Monocular shape-from-polarization (SfP) leverages the intrinsic relationship between light polarization properties and surface geometry to recover surface normals from single-view polarized images, providing a compact and robust approach for three-dimensional (3D) reconstruction. Despite its potential, existing monocular SfP methods suffer from azimuth angle ambiguity, an inherent limitation of polarization analysis, that severely compromises reconstruction accuracy and stability. This paper introduces a novel segmentation-driven monocular SfP (SMSfP) framework that reformulates global shape recovery into a set of local reconstructions over adaptively segmented convex sub-regions. Specifically, a polarization-aided adaptive region growing (PARG) segmentation strategy is proposed to decompose the global convexity assumption into locally convex regions, effectively suppressing azimuth ambiguities and preserving surface continuity. Furthermore, a multi-scale fusion convexity prior (MFCP) constraint is developed to ensure local surface consistency and enhance the recovery of fine textural and structural details. Extensive experiments on both synthetic and real-world datasets validate the proposed approach, showing significant improvements in disambiguation accuracy and geometric fidelity compared with existing physics-based monocular SfP techniques.
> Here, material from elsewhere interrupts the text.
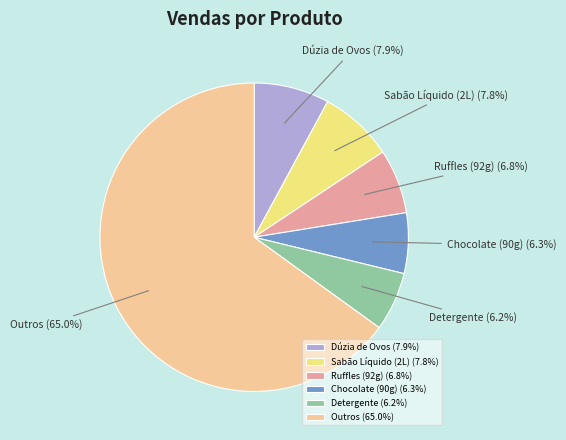

Count the number of slices in the pie.

6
翻译：单目偏振三维重建（SfP）利用光偏振特性与表面几何之间的内在关联，从单视角偏振图像中恢复表面法线，为三维重建提供了一种紧凑且鲁棒的方法。尽管具有潜力，现有单目SfP方法受限于偏振分析固有的方位角模糊性问题，严重影响了重建精度与稳定性。本文提出一种新颖的分割驱动单目SfP（SMSfP）框架，将全局形状恢复问题转化为在自适应分割的凸子区域上进行局部重建的集合。具体而言，我们提出一种偏振辅助自适应区域生长（PARG）分割策略，将全局凸性假设分解为局部凸区域，有效抑制方位角模糊性并保持表面连续性。此外，本文开发了多尺度融合凸性先验（MFCP）约束，以确保局部表面一致性并增强细微纹理与结构细节的恢复能力。在合成与真实数据集上的大量实验验证了所提方法的有效性，相较于现有基于物理的单目SfP技术，本方法在解歧精度与几何保真度方面均展现出显著提升。